Symptoms of Hereditary Motor and Sensory Neuropathy Type 5 (HMSN5) can vary from person to person, but may include:

- Muscle Weakness and wasting
- Loss of sensation in the hands and feet
- Painful muscle cramps
- Loss of reflexes
- Difficulty walking
- Balance problems
- Difficulty with fine motor skills
- Difficulty with speech
- Difficulty swallowing
- Abnormal gait
- Fatigue
- Difficulty with bladder and bowel control

Hereditary motor and sensory neuropathy type 5 (HMSN5) is caused by mutations in the SH3TC2 gene. This gene provides instructions for making a protein that is involved in the development and maintenance of the peripheral nervous system, which is made up of the nerves that connect the brain and spinal cord to the rest of the body. Mutations in the SH3TC2 gene lead to the production of an abnormally short, nonfunctional version of the protein, which disrupts the development and maintenance of the peripheral nervous system. This disruption leads to the signs and symptoms of HMSN5.
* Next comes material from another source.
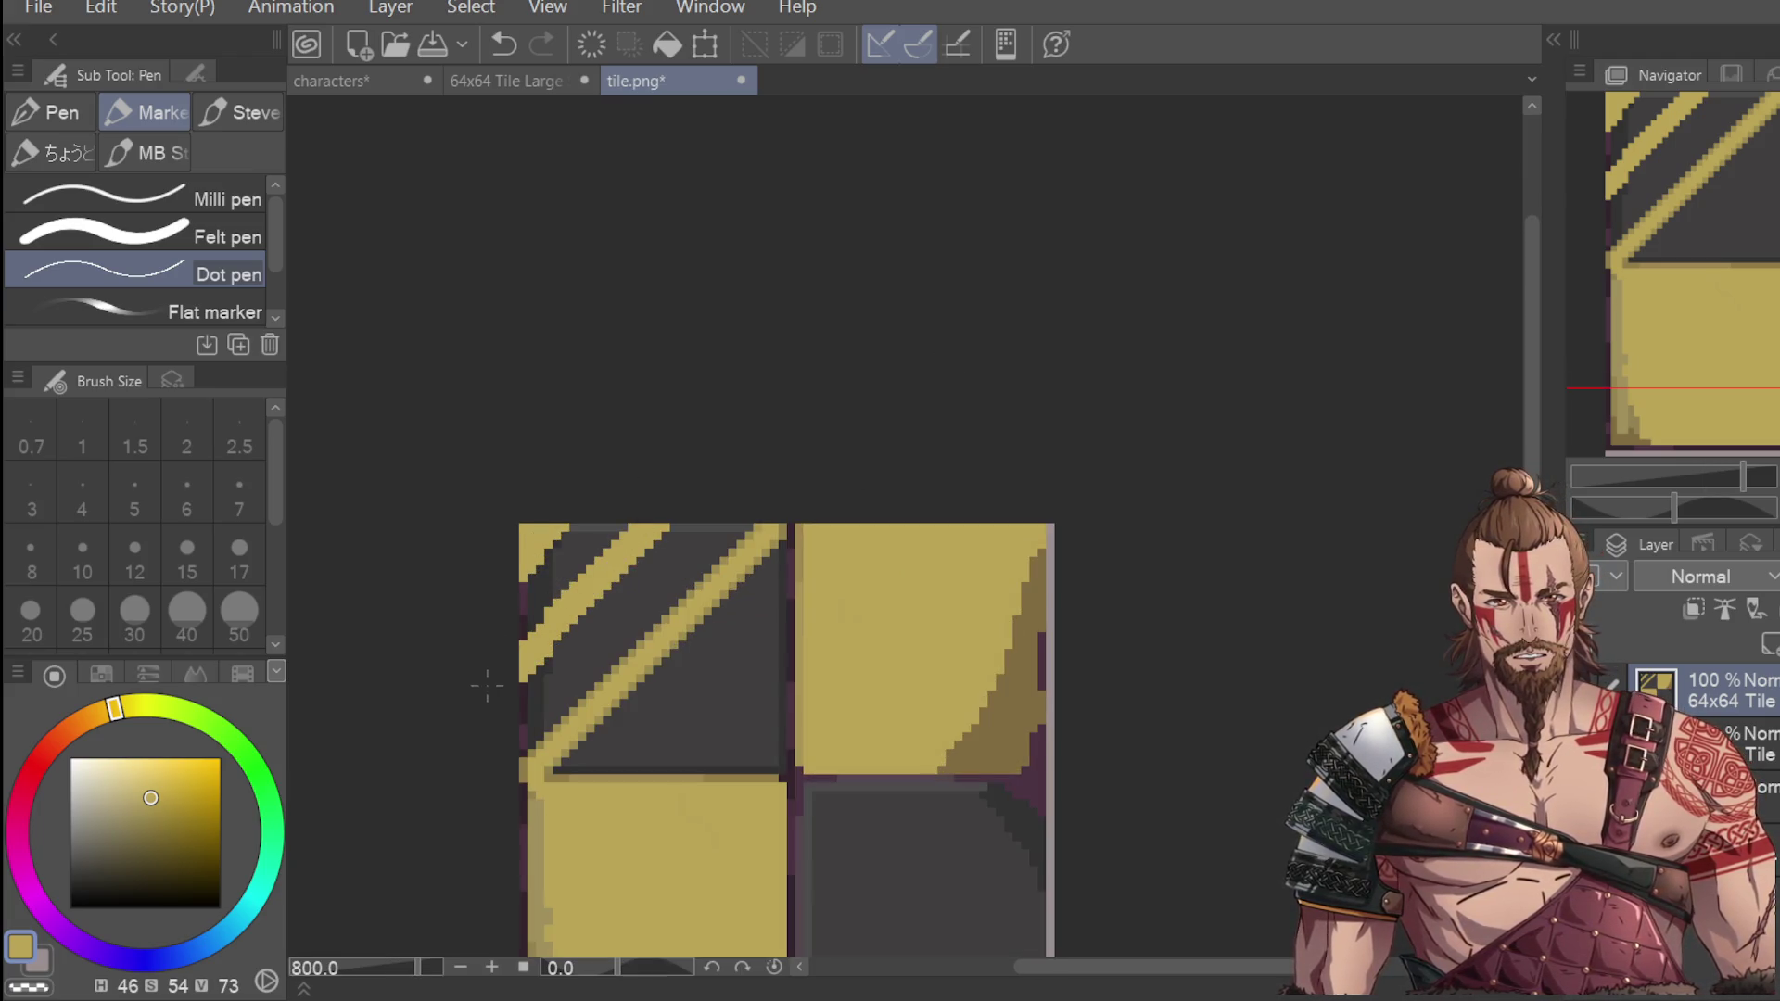
key("ctrl+z")
key("ctrl+z")
key("ctrl+z")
1. Pain management: Pain medications, such as non-steroidal anti-inflammatory drugs (NSAIDs), opioids, and anticonvulsants, can help manage the pain associated with HMSN type 5.

2. Physical therapy: Physical therapy can help improve muscle strength and coordination, as well as reduce pain.

3. Occupational therapy: Occupational therapy can help with activities of daily living, such as dressing, bathing, and eating.

4. Assistive devices: Assistive devices, such as wheelchairs, walkers, and braces, can help with mobility.

5. Surgery: Surgery may be recommended to correct any deformities or to release pressure on nerves.

6. Gene therapy: Gene therapy is a new and experimental treatment for HMSN type 5. It involves introducing a healthy gene into the body

1. Family history of Hereditary motor and sensory neuropathy type 5
2. Age (most commonly affects adults between the ages of 30 and 50)
3. Gender (more common in males)
4. Ethnicity (more common in people of Mediterranean, Middle Eastern, and North African descent)
5. Exposure to toxins or certain medications
6. Vitamin B12 deficiency
7. Alcoholism
8. Diabetes
9. Autoimmune diseases
10. Infections (such as HIV, Lyme disease, and Epstein-Barr virus)

There is no cure for Hereditary motor and sensory neuropathy type 5, but medications can be used to help manage symptoms. These medications may include anticonvulsants, antidepressants, and muscle relaxants. Physical therapy and occupational therapy can also help to improve muscle strength and coordination.